Last year, Daniel Keat’s flaming red hair made an appearance on the field in every soccer game that Dartmouth played.

The New Zealander had to work hard to recover from a season-ending knee injury his sophomore year but managed a successful comeback one season later.

Not only was the Kiwi on the field for all but 40 minutes of last season, but he also led the Big Green in scoring with eight goals and six assists.

Needless to say, Keat will present a formidable challenge to No. 17 Penn on Saturday, when the Quakers head to Hanover, N.H., to take on Dartmouth (6-3-1. 1-1-0 Ivy) at 4 p.m.

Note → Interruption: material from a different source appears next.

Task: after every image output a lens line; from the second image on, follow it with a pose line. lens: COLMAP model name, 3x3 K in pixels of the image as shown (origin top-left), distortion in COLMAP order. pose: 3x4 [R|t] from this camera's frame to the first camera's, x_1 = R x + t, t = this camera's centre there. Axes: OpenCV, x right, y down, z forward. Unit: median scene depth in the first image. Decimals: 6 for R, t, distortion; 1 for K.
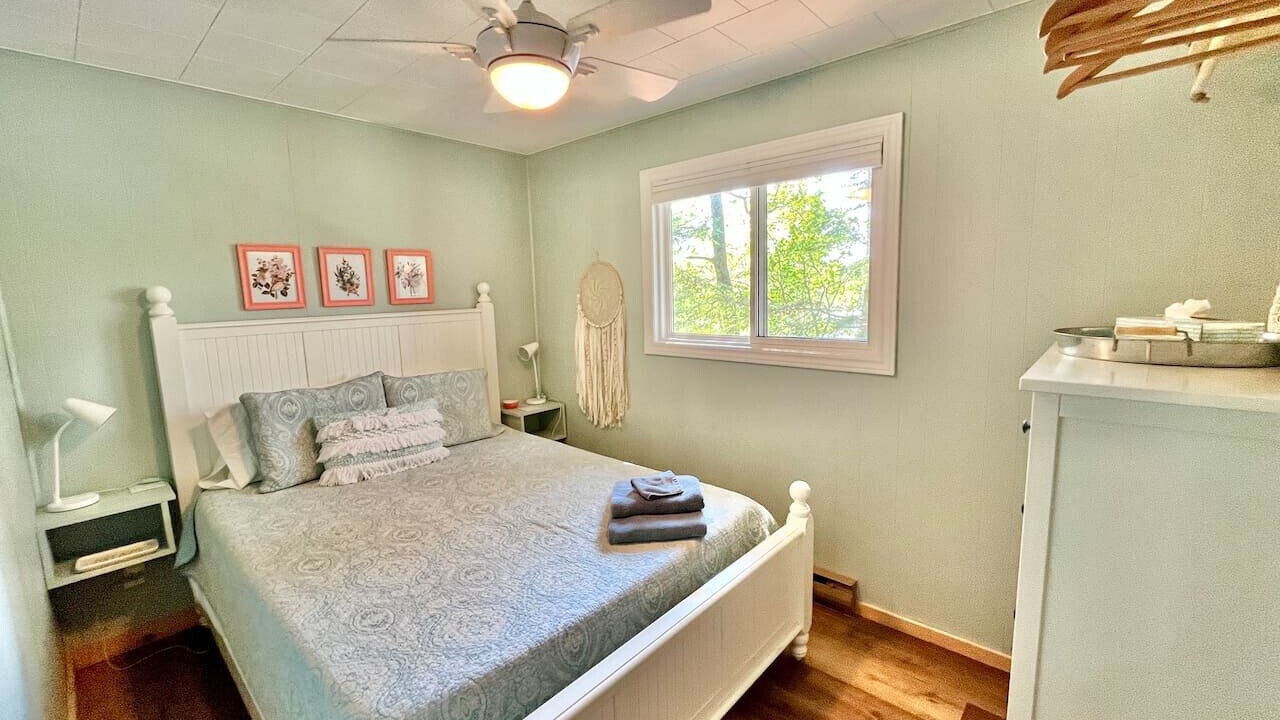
lens RADIAL K [[526.6, 0, 640.0], [0, 526.6, 360.0], [0, 0, 1]] dist [-0.000430, -0.000001]
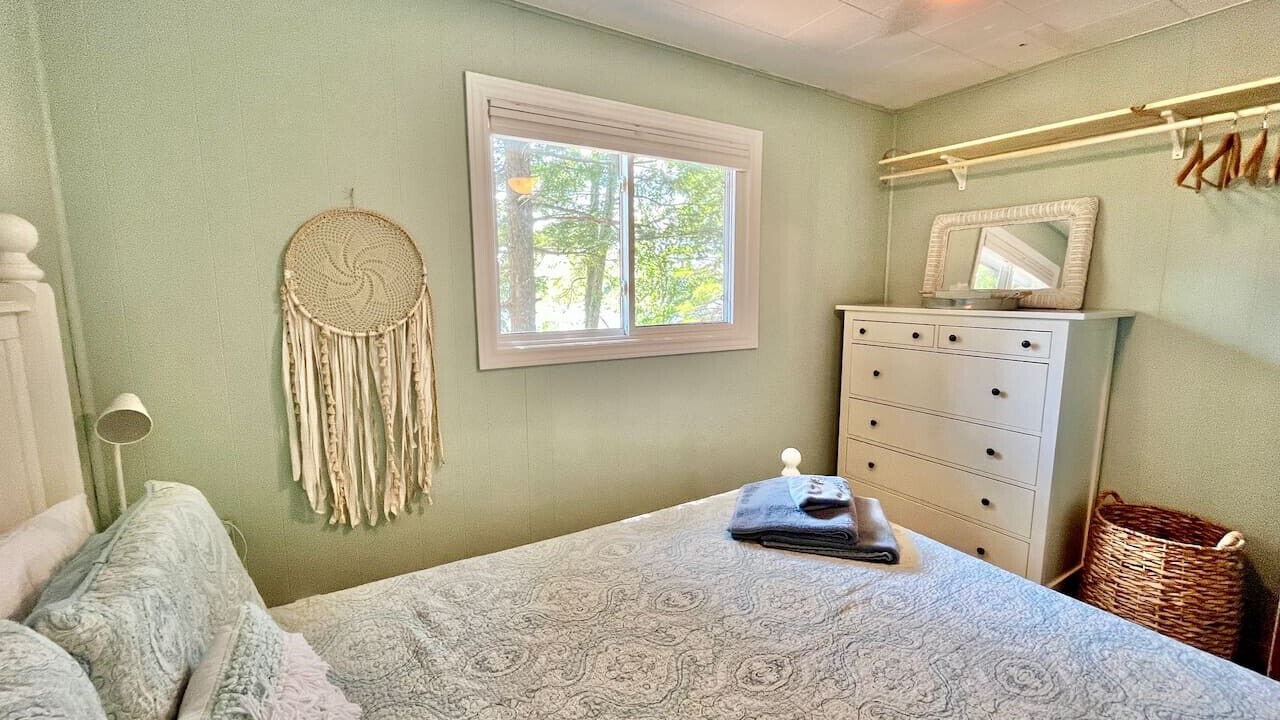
lens RADIAL K [[526.6, 0, 640.0], [0, 526.6, 360.0], [0, 0, 1]] dist [-0.000430, -0.000001]
pose [[0.282723, -0.111764, 0.952668, -0.611360], [0.120386, 0.989470, 0.080354, -0.058967], [-0.951617, 0.091970, 0.293200, 0.724769]]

One of the Big Green’s co-captains, Keat also represented New Zealand in the 2007 U-20 World Cup, qualified for the 2008 Olympic team — though he was benched due to injury — and is a three-time All-Ivy selection.

Though Keat is currently third on the Dartmouth stat sheet in points, he is one part of a dynamic Dartmouth trio that will put Penn’s strong defense — which has only allowed six goals in 11 games — to the test.

Senior back Zach Barnett will be part of the Penn back line responsible for shutting down the Big Green attack.

Barnett recalls that Keat was particularly tenacious in their last meeting — a 3-1 Dartmouth victory — keeping his moves simple but effective.

“He’s one of those players that you don’t want to play against,” Barnett said, “because he’s just always going to be there and … nudging at you or hitting you or running by you.”

In addition to keeping an eye on Keats, the Quakers (9-2-0, 2-0-0) will have to watch out for his combinations with junior Lucky Mkosana and senior Andrew Olsen will also keep the Red and Blue on their toes.

“They’ve got two guys in Olsen and Lucky who are very good at their runs, who are creative with their runs and who are good at getting behind the back four,” coach Rudy Fuller said.

While Penn will enter the game aware of Dartmouth’s strengths, the team has a plan.

Fuller points to restarts as a key place to start.

“They’ve got [senior Walker Linares] who we recruited here to Penn, he can probably throw 30 or 40 yards,” he said.

“So we have to be good on our defensive restarts because they’re very good at both corners and long throws.”

As a result, Penn’s defense will have to be on its game and stay alert to ensure that Keat’s ginger locks don’t blaze a path straight to the goal.